Well, now there’s a way of gauging what the whole phenomenon is really worth — minus the guys in Storm Trooper costume, minus the giant rubber sticks pretending to be deadly light sabres and minus the giant advantage of Star Wars being the only truly cool special effects travelling inter-galactic circus in town. All you have to do is watch all the six episodes back-to-back on DVD, even as hardcore fans mutter that the experience is pointless on a television.
I have watched all the Star Wars pretty much along the time-path of their releases. While my post-teenage years pretty much consisted in defending the supremacy of The Empire Strikes Back (perhaps due to the scene of Princess Leia taking off her spartan white cloak and showing some skin), by the time I watched the final episode (or rather the third, in the somewhat confusing roster of Star Wars films), The Revenge of the Sith, I became acutely aware of the unintended cheesiness of the early movies (The Phantom Menace exaggerating this cheesiness without the luxury of being anachronistic with the David Dhawan-type creation of Jar Jar Binks).

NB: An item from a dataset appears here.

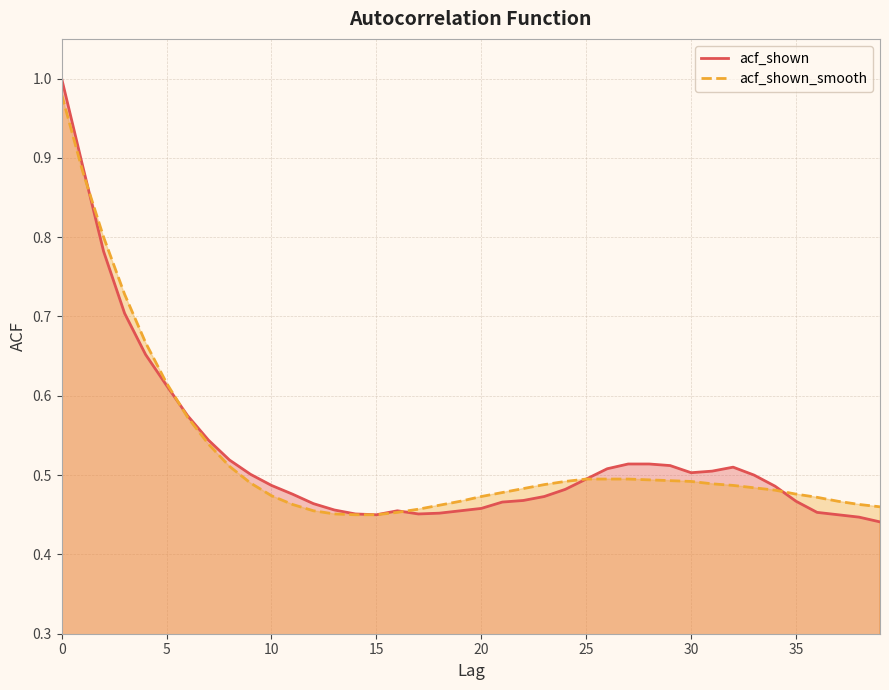

At 34, list the series in order from smallest to largest.

acf_shown_smooth, acf_shown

The trick to watching Lucas' hexalogic masterpiece if you're not one of those heavy-breathing, black rexin-wearing bobbins pretending to be Darth Vader is to start with Episode I, that is The Phantom Menace (the Ben Hur-style pod racing sequence is the stand-out), change your discs to The Attack of the Clones (the finest special effects battle sequences in the whole saga), and then The Revenge of the Sith, where Lucifer, the brightest angel, is forced to turn into Satan...oops, I mean Jedi apprentice Anakin Skywalker is forced to turn to the Dark Side, ultimately to become Darth Vader — all because of, you guessed it, the love of a woman.

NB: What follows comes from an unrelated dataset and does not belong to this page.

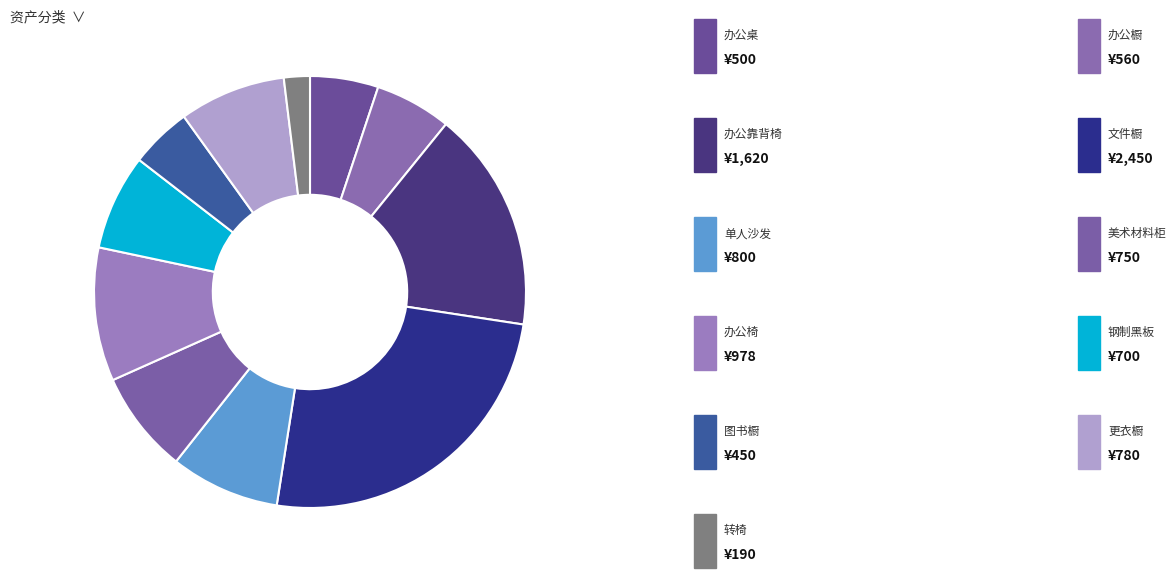

How many slices are in this pie chart?

11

The three episodes after that — A New Hope, The Empire Strikes Back and The Return of the Jedi — will all then fit into place like Han Solo’s pirate ship, the Millennium Falcon making a hyperjump while his woolly, homo-Wookie-erotic first mate blares on. Not only does the digitally mastered DVDs of the old films enhance the viewing and listening pleasure (sound production is truly revolutionary even on a dinky TV set), but the bonus features that include making of the films and Lucas’ commentaries put us, Star Wars-on-DVD viewers in an advantage over the guys still storing their Master Yoda-embossed lunch boxes.
In the end, the Star Wars story is part-Greek tragedy (Luke Skywalker in love with Princess Leia without either knowing till two movies that they are both Anakin Skywalker's/Darth Vader’s offsprings), part—Gone with the Wind (the swashbuckling Han Solo played by a unwrinkled Harrison Ford exemplifying a transgalactic Clark Gable), and part-Christian mythology. The Force in this double box-set is strong.